Quite simply, how/why do you read 0x2695 and think "I'll need to read in the next word for this character."? Why doesn't this appear to align with the published UTF-16 standard?


Solution

  • The formal definition of all of this is called an "extended grapheme cluster," and it's defined in the Unicode Text Segmentation report. As Joachim Sauer notes, it's wise to be careful with the term "character" in Unicode.

    Code points are what "U+...." syntax is referring to, and is attempting to capture a "unit" of written language, for example "an acute accent." But what a reader would think of a character (for example "an e with an acute accent") is a "grapheme cluster" and is made up of one or more code points. What is ultimately rendered to the screen is a "glyph" which is both context- and font-dependent.

    Grapheme clusters in Unicode are actually more subtle than this. Unicode attempts to define them in a "neutral" way. (There's really no such thing as "neutral" when thinking about languages, but Unicode does try.) For example, in Slovak, ch, dz, and dž are each one letter, but are considered two grapheme clusters in Unicode. (Try to count the "letters" in a Slovak word. There are words that contain the letter dz and other words that have the letter d followed by the letter z. Oh human writing systems. I love you so much.)

    The mapping of grapheme clusters to glyphs is also complex. For example, in Arabic, the single glyph لا is actually two grapheme clusters, ل (ARABIC LETTER LAM) followed by ا (ARABIC LETTER ALEF). If you use your mouse to select the glyph, you'll see there are two selectable pieces, and if you copy and paste them to another window you'll see them transform into their component parts. (Just to make thing even more complicated, Unicode also defines a single code point for ligature, ARABIC LIGATURE LAM WITH ALEF ISOLATED FORM: ﻻ. If you try to select part of that one, you'll find you can't. It's one "character.")

    Your specific case is a bit more special. The Variation Selector predates Unicode, and is mostly designed to handle different variations of Han (Chinese) characters. However, as with every Unicode feature, it eventually has come to be used primarily for emoji. VS-16 is the "emoji" presentation form. The most famous example is the red heart, which is HEAVY BLACK HEART ❤, followed by VS-16: ❤️.

    Similarly, your character U+2695 STAFF OF AESCULAPIUS is a single code point, and it looks like this by default (text style): ⚕. When you add VS-16, it is rendered in "emoji style": ⚕️. In some ways it's the same "character." Or is it?
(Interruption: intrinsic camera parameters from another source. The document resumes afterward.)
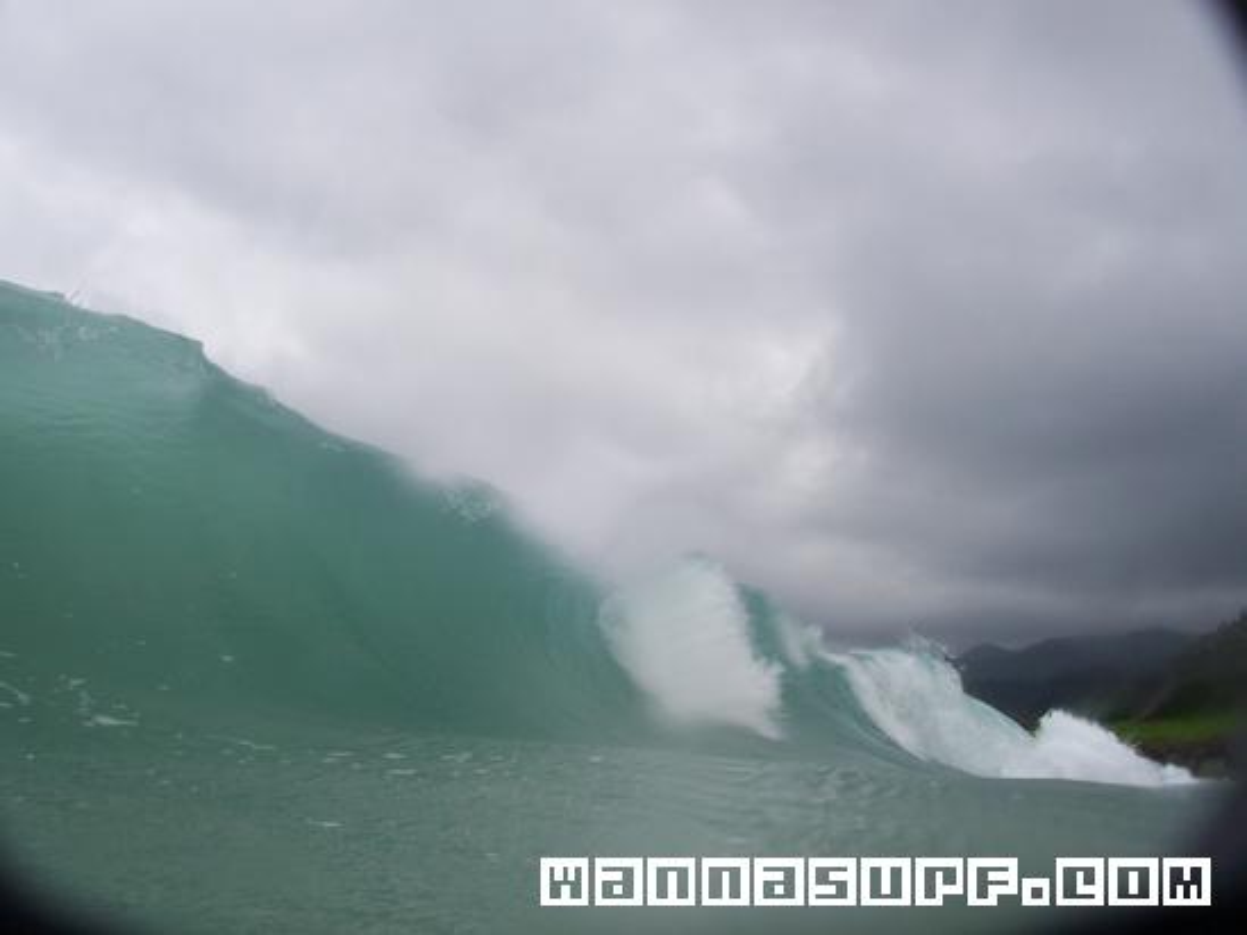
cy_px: 468
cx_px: 624
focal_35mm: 37
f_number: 5.6
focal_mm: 5.6
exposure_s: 1/750
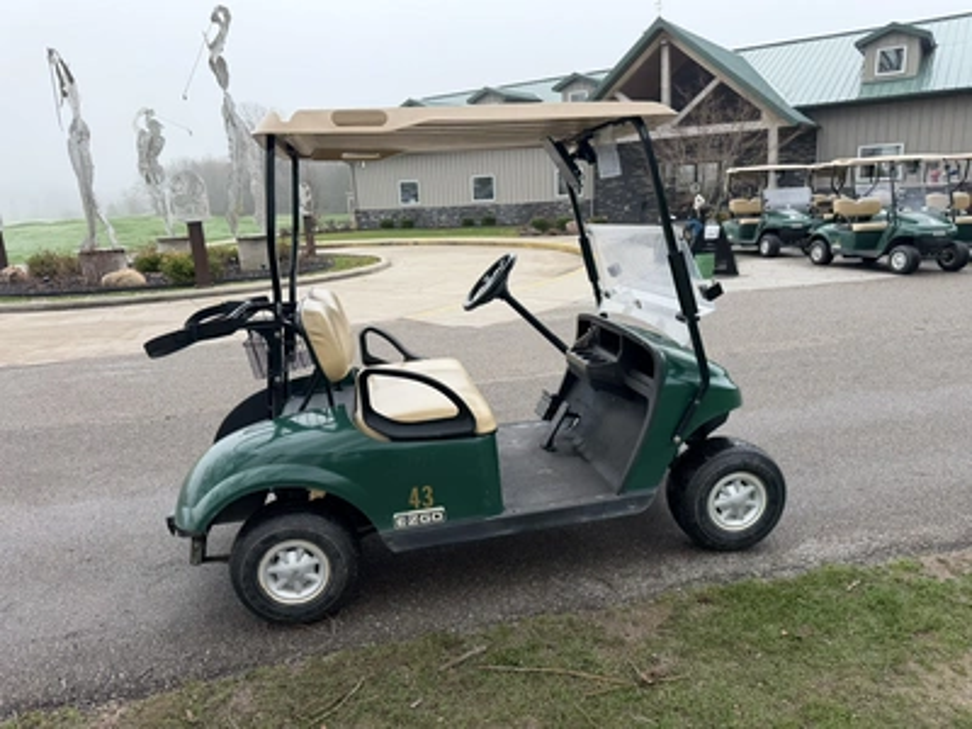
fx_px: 674
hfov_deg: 71.6
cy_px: 364
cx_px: 486
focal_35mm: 24
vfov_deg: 56.8
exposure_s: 1/1437
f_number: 1.78
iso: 100
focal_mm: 6.76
Depends on what you're using it for.

    Emoji style is typically a bit larger and centered in its block, sometimes adding color. Notice where the period after the staff is drawn in each case (there are no extra spaces in the second example; the glyph is just much wider).

    There are other combining systems as well:

    • U+0031: 1
    • U+0031 U+20e3: 1⃣ (+ COMBINING ENCLOSING KEYCAP, default text style)
    • U+0031 U+20e3 U+fe0f: 1⃣️ (+ VARIATION SELECTOR-16, emoji style)

    All of these predate Unicode. Modern emoji is dramatically more complicated, and includes several combining systems of its own (including two that are currently just used for flags).

    But luckily, to your actual question, your wife is correct, and you can generally just consume all trailing code points that are marked "combining" to form an extended grapheme cluster, and that is kind of a "character" for some broad enough definition of "character."